II. Matplotlib Case Study with Arguments

plt.plot([1,2,3,4,5]) #실제 plotting을 하는 함수 (꺾은선 그래프)
plt.show() #plt 확인하는 명령
#x축은 제시되지 않았지만, 리스트의 index가 적용된 것

figsize : figure (도면)의 크기 조절

그래프 figure의 인자로 넣어줌
튜플 형태로 넣어줌

plt.figure(figsize = (6,6)) #plotting을 할 도면을 선언
plt.plot([0,1,2,3,4])
plt.show()

plt.figure(figsize = (3,3)) 
plt.plot([0,1,2,3,4])
plt.show()

2차 함수 그래프 with plot()

# 리스트를 이용해서 1차함수 y = x 를 그려보면:

plt.plot([0,1,2,3,4])
plt.show()

#numpy array를 이용해서 2차 함수 그래프 그리기

x = np.array([1,2,3,4,5]) # 정의역
y = np.array([1,4,9,16,25])# f(x)

plt.plot(x,y)
plt.show()

#np.arange(a,b,c)
#range에서 c는 integer로 고정, np.arange는 실수 가능 ex> c: 0.01

x = np.arange(-10,10,0.01)
plt.plot(x, x**2)

plt.show()

# x,y 축에 설명 추가하기 : .xlabel, .ylabel

x = np.arange(-10,10,0.01)

plt.xlabel("x label")
plt.ylabel("f(x) value")
plt.plot(x, x**2)

plt.show()

# x,y축 범위 설정하기: .axis

x = np.arange(-10,10,0.01)

plt.xlabel("x label")
plt.ylabel("f(x) value")
plt.axis([-5, 5, 0, 25]) #[x_min, x_max, y_min, y_max]

plt.plot(x, x**2)

plt.show()

# x, y축에 눈금 설정하기: .xticks, .yticks
x = np.arange(-10,10,0.01)

plt.xlabel("x label")
plt.ylabel("f(x) value")
plt.axis([-5, 5, 0, 25]) #[x_min, x_max, y_min, y_max]

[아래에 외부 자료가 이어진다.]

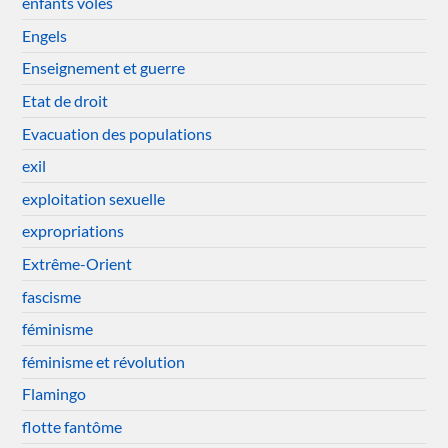
enfants volés
Engels
Enseignement et guerre
Etat de droit
Evacuation des populations
exil
exploitation sexuelle
expropriations
Extrême-Orient
fascisme
féminisme
féminisme et révolution
Flamingo
flotte fantôme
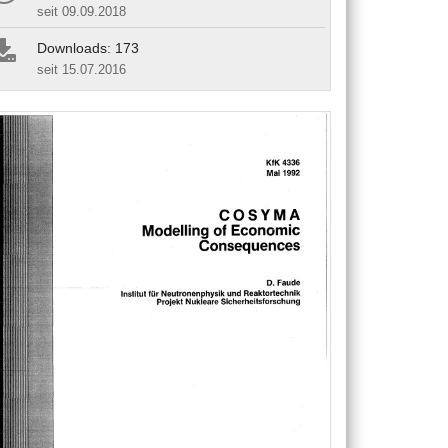
seit 09.09.2018
Downloads: 173
seit 15.07.2016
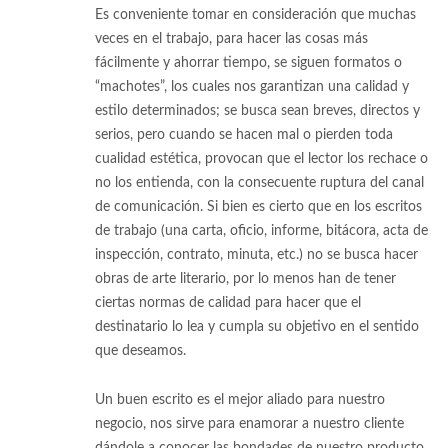
Es conveniente tomar en consideración que muchas
veces en el trabajo, para hacer las cosas más
fácilmente y ahorrar tiempo, se siguen formatos o
“machotes”, los cuales nos garantizan una calidad y
estilo determinados; se busca sean breves, directos y
serios, pero cuando se hacen mal o pierden toda
cualidad estética, provocan que el lector los rechace o
no los entienda, con la consecuente ruptura del canal
de comunicación. Si bien es cierto que en los escritos
de trabajo (una carta, oficio, informe, bitácora, acta de
inspección, contrato, minuta, etc.) no se busca hacer
obras de arte literario, por lo menos han de tener
ciertas normas de calidad para hacer que el
destinatario lo lea y cumpla su objetivo en el sentido
que deseamos.
Un buen escrito es el mejor aliado para nuestro
negocio, nos sirve para enamorar a nuestro cliente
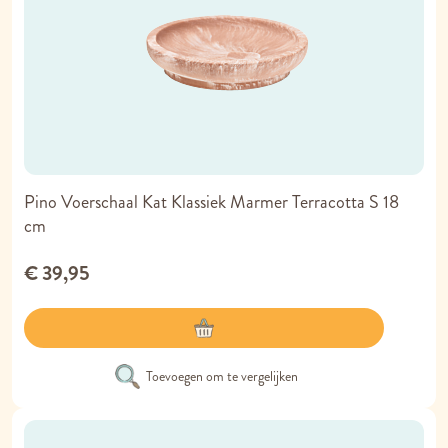
Pino Voerschaal Kat Klassiek Marmer Terracotta S 18
cm
€ 39,95
Toevoegen om te vergelijken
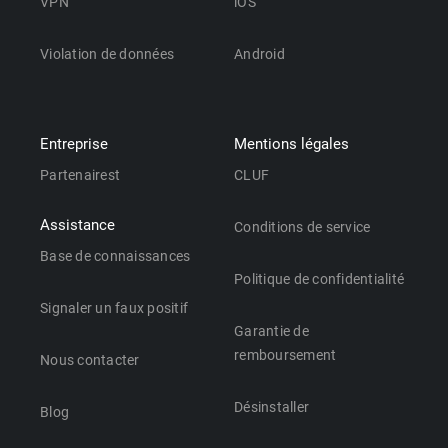
VPN
iOS
Violation de données
Android
Entreprise
Mentions légales
Partenairest
CLUF
Assistance
Conditions de service
Base de connaissances
Politique de confidentialité
Signaler un faux positif
Garantie de
remboursement
Nous contacter
Désinstaller
Blog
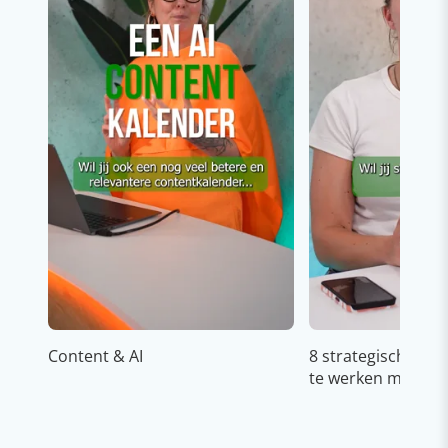
Content & AI
8 strategische ti
te werken met Cop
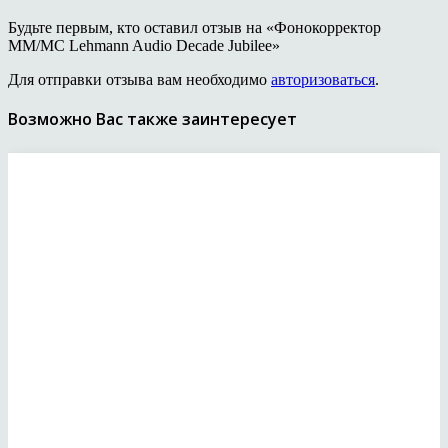
Будьте первым, кто оставил отзыв на «Фонокорректор
MM/MC Lehmann Audio Decade Jubilee»
Для отправки отзыва вам необходимо
авторизоваться
.
Возможно Вас также заинтересует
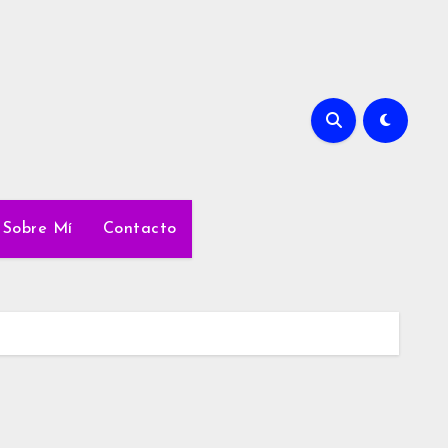
Sobre Mí
Contacto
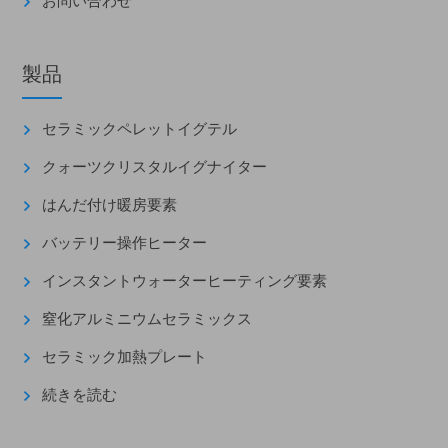
お問い合わせ
製品
セラミックペレットイグテル
クォーツクリスタルイグナイター
はんだ付け暖房要素
バッテリー操作ヒーター
インスタントウォーターヒーティング要素
窒化アルミニウムセラミックス
セラミック加熱プレート
続きを読む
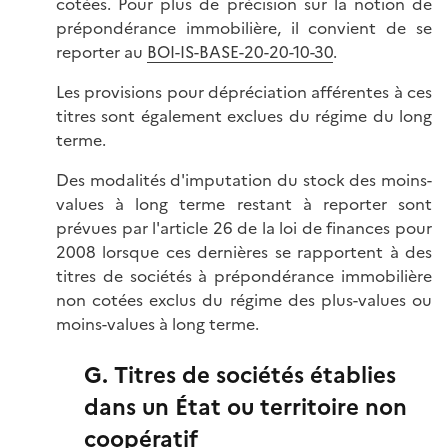
cotées. Pour plus de précision sur la notion de
prépondérance immobilière, il convient de se
reporter au
BOI-IS-BASE-20-20-10-30
.
Les provisions pour dépréciation afférentes à ces
titres sont également exclues du régime du long
terme.
Des modalités d'imputation du stock des moins-
values à long terme restant à reporter sont
prévues par l'article 26 de la loi de finances pour
2008 lorsque ces dernières se rapportent à des
titres de sociétés à prépondérance immobilière
non cotées exclus du régime des plus-values ou
moins-values à long terme.
G. Titres de sociétés établies
dans un État ou territoire non
coopératif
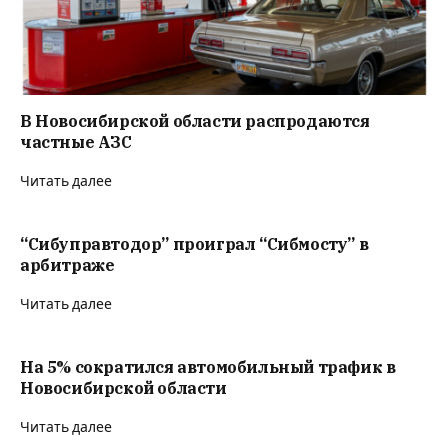
В Новосибирской области распродаются
частные АЗС
Читать далее
“Сибуправтодор” проиграл “Сибмосту” в
арбитраже
Читать далее
На 5% сократился автомобильный трафик в
Новосибирской области
Читать далее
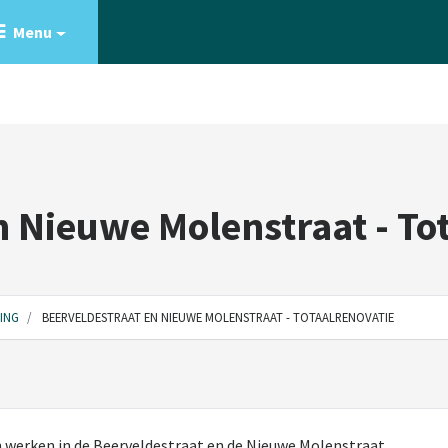
Menu
n Nieuwe Molenstraat - To
ING
BEERVELDESTRAAT EN NIEUWE MOLENSTRAAT - TOTAALRENOVATIE
 werken in de Beerveldestraat en de Nieuwe Molenstraat.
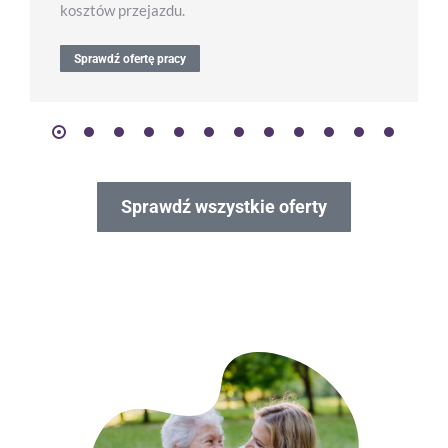
kosztów przejazdu.
Sprawdź ofertę pracy
Sprawdź wszystkie oferty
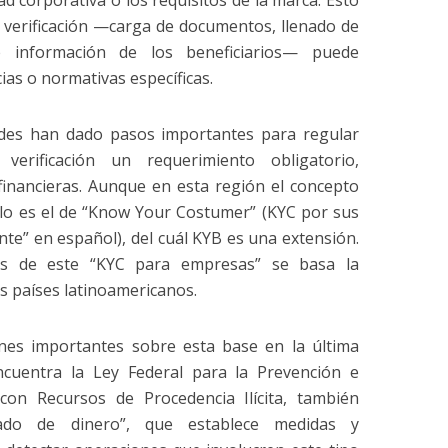
ad corporativa o los requisitos de la marca. Esto
de verificación —carga de documentos, llenado de
de información de los beneficiarios— puede
ias o normativas específicas.
ades han dado pasos importantes para regular
erificación un requerimiento obligatorio,
financieras. Aunque en esta región el concepto
lo es el de “Know Your Costumer” (KYC por sus
ente” en español), del cuál KYB es una extensión.
ios de este “KYC para empresas” se basa la
os países latinoamericanos.
nes importantes sobre esta base en la última
ncuentra la Ley Federal para la Prevención e
 con Recursos de Procedencia Ilícita, también
ado de dinero”, que establece medidas y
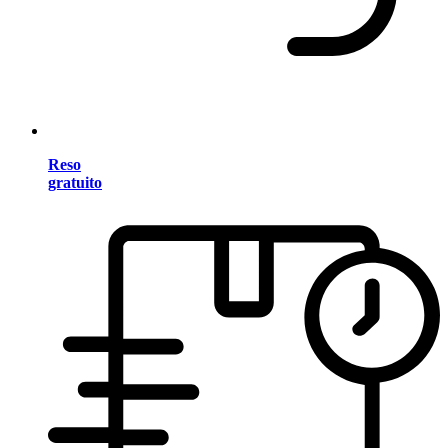
Reso
gratuito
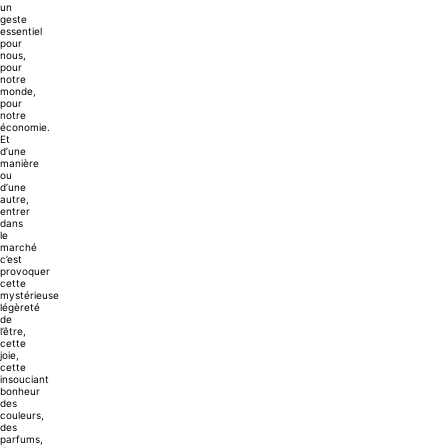
un
geste
essentiel
pour
nous,
pour
notre
monde,
pour
notre
économie.
Et
d’une
manière
ou
d’une
autre,
entrer
dans
le
marché
c’est
provoquer
cette
mystérieuse
légèreté
de
l’être,
cette
joie,
cette
insouciant
bonheur
des
couleurs,
des
parfums,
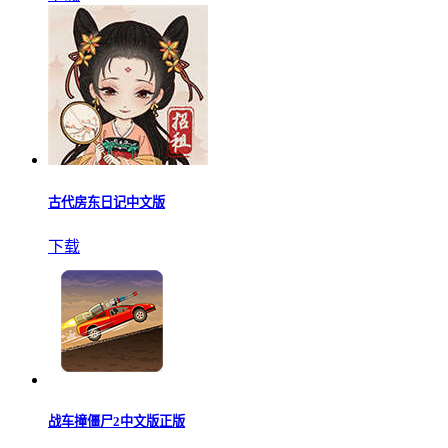
古代房东日记中文版
下载
战车撞僵尸2中文版正版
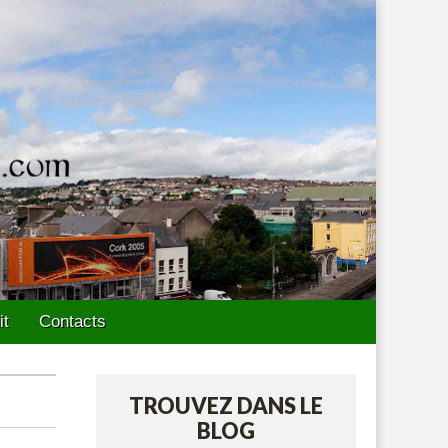
it
Contacts
TROUVEZ DANS LE
BLOG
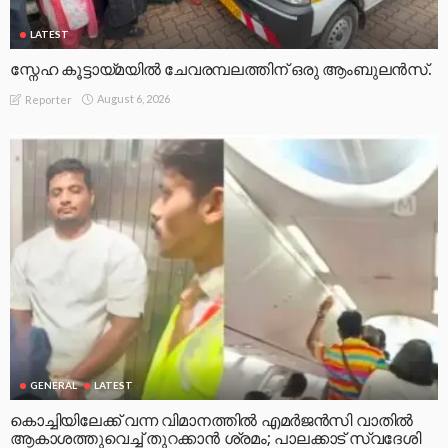
LATEST
സ്നേഹ കൂട്ടായ്മയിൽ ചേവരമ്പലത്തിന് ഒരു ആംബുലൻസ്.
August 6, 2026
Reporter
GENERAL
LATEST
കൊച്ചിയിലേക്ക് വന്ന വിമാനത്തിൽ എമർജൻസി വാതിൽ
ആകാശത്തുവെച്ച് തുറക്കാൻ ശ്രമം; പാലക്കാട് സ്വദേശി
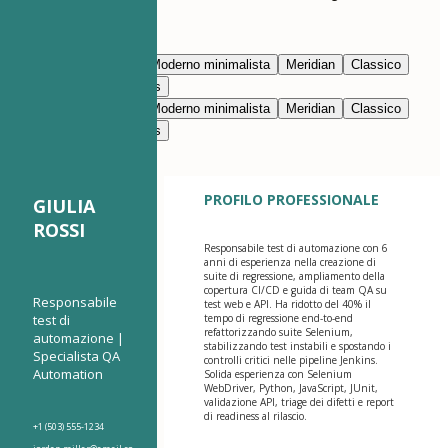
Modifica con l’IA
Blu navy
Prestigio
Moderno minimalista
Meridian
Classico
Moderno pulito
Nimbus
Blu navy
Prestigio
Moderno minimalista
Meridian
Classico
Moderno pulito
Nimbus
PROFILO PROFESSIONALE
GIULIA
ROSSI
Responsabile test di automazione con 6
anni di esperienza nella creazione di
suite di regressione, ampliamento della
copertura CI/CD e guida di team QA su
Responsabile
test web e API. Ha ridotto del 40% il
test di
tempo di regressione end-to-end
refattorizzando suite Selenium,
automazione |
stabilizzando test instabili e spostando i
Specialista QA
controlli critici nelle pipeline Jenkins.
Automation
Solida esperienza con Selenium
WebDriver, Python, JavaScript, JUnit,
validazione API, triage dei difetti e report
di readiness al rilascio.
+1 (503) 555-1234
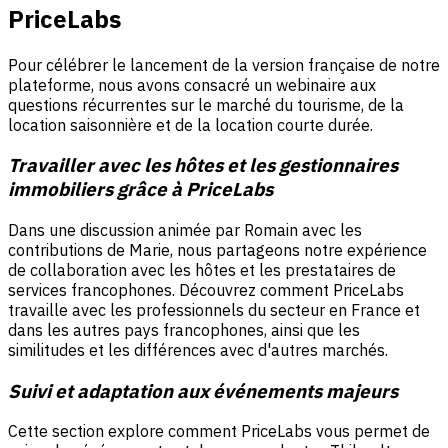
PriceLabs
Pour célébrer le lancement de la version française de notre
plateforme, nous avons consacré un webinaire aux
questions récurrentes sur le marché du tourisme, de la
location saisonnière et de la location courte durée.
Travailler avec les hôtes et les gestionnaires
immobiliers grâce à PriceLabs
Dans une discussion animée par Romain avec les
contributions de Marie, nous partageons notre expérience
de collaboration avec les hôtes et les prestataires de
services francophones. Découvrez comment PriceLabs
travaille avec les professionnels du secteur en France et
dans les autres pays francophones, ainsi que les
similitudes et les différences avec d'autres marchés.
Suivi et adaptation aux événements majeurs
Cette section explore comment PriceLabs vous permet de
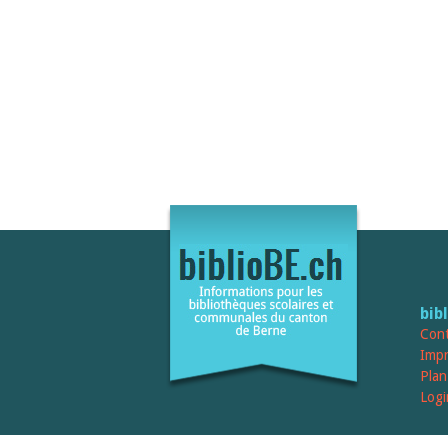
bib
Cont
Imp
Plan
Logi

plt.xticks([i for i in range(-5, 5, 1)]) #x축 눈금 설정 -5,-4,-3...
plt.yticks([i for i in range(0, 27, 3)]) #y축 눈금 설정

plt.plot(x, x**2)

plt.show()

# 그래프에 타이틀 달기 : .title

x = np.arange(-10,10,0.01)

plt.xlabel("x label")
plt.ylabel("f(x) value")
plt.axis([-5, 5, 0, 25]) #[x_min, x_max, y_min, y_max]
plt.xticks([i for i in range(-5, 5, 1)]) #x축 눈금 설정 -5,-4,-3...
plt.yticks([i for i in range(0, 27, 3)]) #y축 눈금 설정

plt.title("y = x^2 graph")

plt.plot(x, x**2)

plt.show()

# 그래프에 legend 달기 : .legend + .plot(label = ) (반드시 .plot 이후에 넣어야 한다.)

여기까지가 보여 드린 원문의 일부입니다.